Amid the squabbling McIlroy emerged as the PGA Tour’s most vocal supporter and as a member of the Players Advisory Council a key figure behind the scenes instrumental in rallying players around the circuit’s revamped tournament structure.
But taking on that job came at a cost as McIlroy’s game suffered missing the cut at golf’s two biggest events so far this year, the Players Championship and the Masters.
As the first golfer into the interview tent on Tuesday, McIlroy was asked three questions about LIV Golf.
Two received one word answers, the other six.
Presented with such a platform in the past, the four-time major winner was effusive detailing the PGA Tour’s progress while blasting LIV Golf but on Tuesday demurred.

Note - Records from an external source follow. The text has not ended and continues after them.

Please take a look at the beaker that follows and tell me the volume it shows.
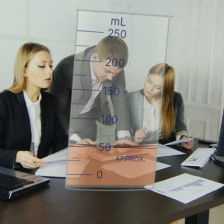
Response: 50 mL
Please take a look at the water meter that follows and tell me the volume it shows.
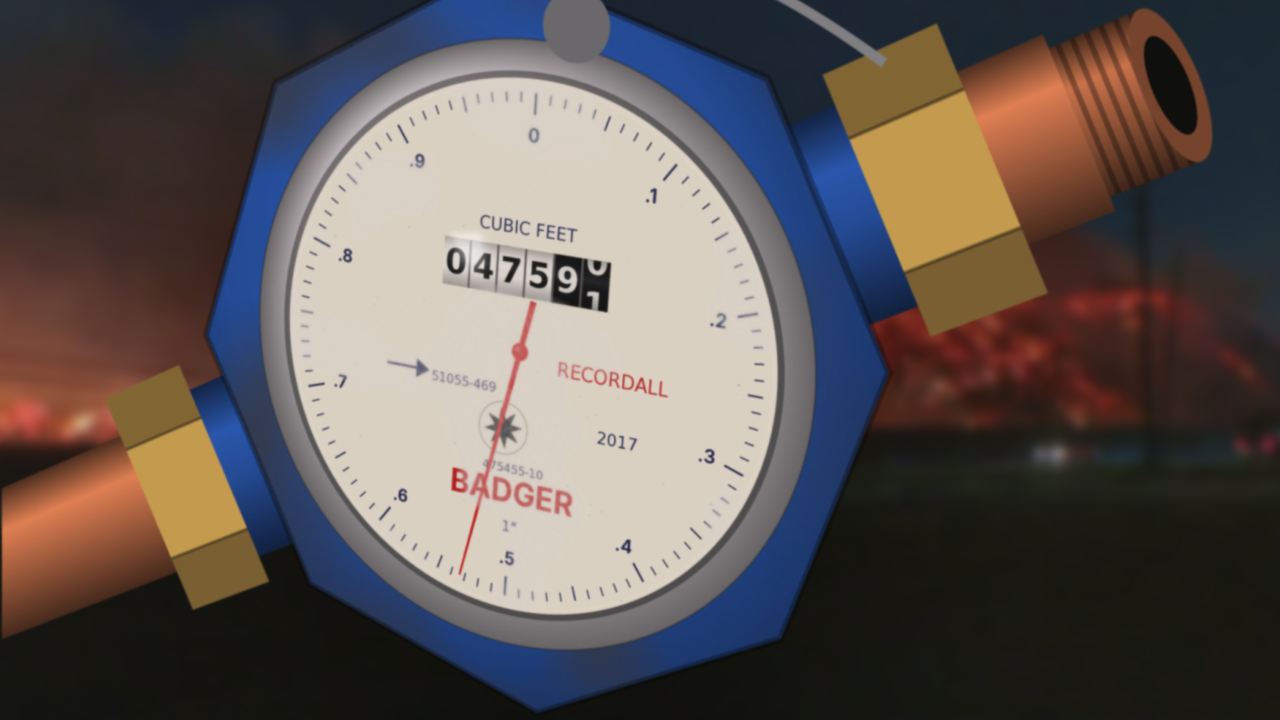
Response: 47590.53 ft³
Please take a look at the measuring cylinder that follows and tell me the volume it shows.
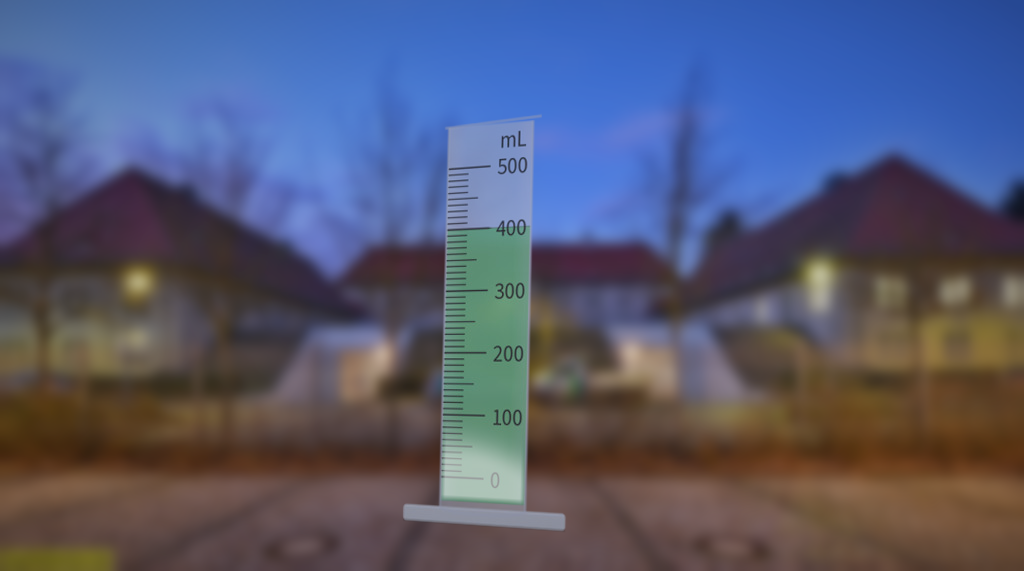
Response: 400 mL
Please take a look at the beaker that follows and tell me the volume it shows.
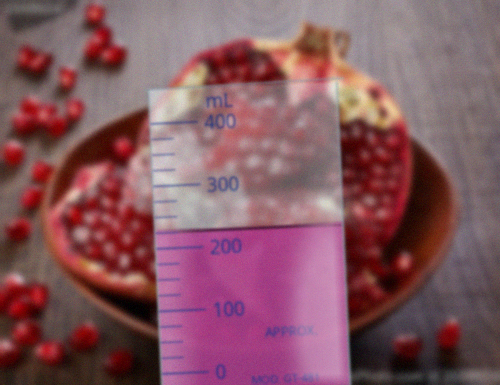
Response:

Asked if going forward it is going to be a conscious thing to try and sidestep the LIV narrative McIlroy was direct and short.
“Yeah”, said the world number three.
Asked to look into a crystal ball on where he thought professional golf will be in three years McIlroy was, as always, polite but blunt.
“I don’t have a crystal ball,” he said.
Asked if he wanted to speculate.
“No,” was the quick reply.
The decision to bat aside all LIV related questions appears to be part of mid-season reboot by the 34-year-old who took three weeks off to refocus following his Augusta disappointment.
It was a decision that meant he forfeited $3 million of his Player Impact Performance earnings for withdrawing from a second designated event.
Twice a winner of PGA Championship, McIlroy appears to still be in a bit of a competitive funk finishing in a tie for 47th in his only start since the Masters but believes he is close to the form needed to win another major.
“It wasn’t really the performance of Augusta that’s hard to get over,” said McIlroy. “It’s the mental aspect and the deflation of it and sort of trying to get your mind in the right place to start going forward again, I guess.
“I think I’m close.
“I still believe that I’m one of the best players in the world and I can produce good golf to have a chance of winning this week.”